In vivo xenograft study

MiaPaCa2 cells (10x106 in a 200μl PBS:Matrigel (1:1) suspension) were subcutaneously injected into the right shoulder area of female nude (Crl:NU-Foxn1nu) mice (6-8 weeks old, Charles River Laboratories, Wilmington, MA). BxPC3 cells (5x106 in a 200μl suspension) were subcutaneously injected into the right shoulder area of female NIH III nude (Crl: NIH-Lyst bgFoxn1nuBtk xid) mice (6-8 weeks old, Charles River Laboratories, Wilmington, MA). Mice were housed and maintained in individually-ventilated cages under specific pathogen-free conditions and received a standard diet with free access to water. All mice were acclimated for at least 48 hours prior to study initiation and were used according to the guidelines approved by the EMD-Serono Institutional Care and Animal Use Committee (IACUC), #11-011.3.2.3.

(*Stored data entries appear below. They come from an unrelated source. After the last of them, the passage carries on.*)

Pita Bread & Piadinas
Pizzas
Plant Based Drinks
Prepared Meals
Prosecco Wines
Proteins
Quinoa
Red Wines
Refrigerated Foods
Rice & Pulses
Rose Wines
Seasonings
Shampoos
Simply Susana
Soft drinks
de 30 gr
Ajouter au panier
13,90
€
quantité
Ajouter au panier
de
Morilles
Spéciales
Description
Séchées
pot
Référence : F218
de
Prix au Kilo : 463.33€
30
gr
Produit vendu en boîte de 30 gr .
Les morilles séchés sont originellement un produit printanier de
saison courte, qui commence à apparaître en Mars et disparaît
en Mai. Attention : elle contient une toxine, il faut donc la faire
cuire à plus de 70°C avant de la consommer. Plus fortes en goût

Evaluation and statistical analysis of in vivo studies

Efficacy was determined by analysing tumor volumes and percentage of ΔT/ΔC (% ΔT/ΔC). Tumor volume was determined by using the tumor length (l) and width (w) measurements and calculating the volume with the equation l*w2/2. The length was measured along the longest axis of the tumor and width was measured perpendicular to that length. The mean percent of %ΔT/ΔC was calculated as follows: [%ΔT/ΔC= ((TVf - TVi)/(TVfCtrl – TViCtrl)) x 100%], where TV=tumor volume, f=final, i=initial and Ctrl=control group. In the instances where tumors regressed, %ΔT/ΔC was calculated as follows: [%ΔT/ΔC= ((TVf - TVi)/TVi) x 100%], where TV=tumor volume, f=final, i=initial for that particular group.

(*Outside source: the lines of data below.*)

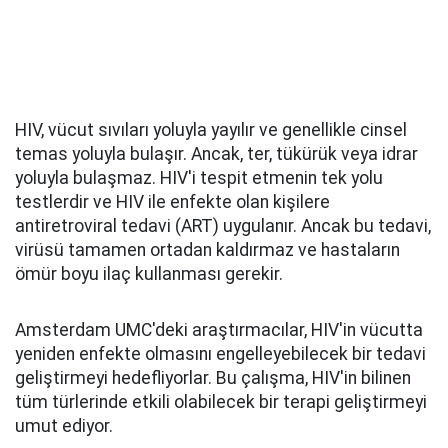
HIV, vücut sıvıları yoluyla yayılır ve genellikle cinsel
temas yoluyla bulaşır. Ancak, ter, tükürük veya idrar
yoluyla bulaşmaz. HIV'i tespit etmenin tek yolu
testlerdir ve HIV ile enfekte olan kişilere
antiretroviral tedavi (ART) uygulanır. Ancak bu tedavi,
virüsü tamamen ortadan kaldırmaz ve hastaların
ömür boyu ilaç kullanması gerekir.
Amsterdam UMC'deki araştırmacılar, HIV'in vücutta
yeniden enfekte olmasını engelleyebilecek bir tedavi
geliştirmeyi hedefliyorlar. Bu çalışma, HIV'in bilinen
tüm türlerinde etkili olabilecek bir terapi geliştirmeyi
umut ediyor.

Tumor volume data were analyzed by Repeated Measure Two-Way Analysis of Variance (RM-ANOVA) followed by Tukey’s Bonferroni post-hoc multiple pair-wise comparisons (α = 0.05) using Prism 5.02 software from GraphPad. Tumor volume data used for statistical analyses were log-transformed before performing the RM-ANOVA and Day 0 data were left out of the analysis because there was no effect due to treatment on this day. For the treatment phase of the study statistics were performed using the data up to Day 30 and for the re-growth phase (the three combination groups), statistics were performed using the data up to Day 62 before mice were euthanized due to the endpoint.

CONFLICTS OF INTEREST

This research was funded by an educational grant from EMD Serono Research and Development Institute.

Editorial note

This paper has been accepted based in part on peer-review conducted by another journal and the authors’ response and revisions as well as expedited peer-review in Oncotarget.

GRANT SUPPORT

J.A. Hartley and D. Hochhauser are in receipt of grant support - Cancer Research UK Programme Grant C2259/A16569.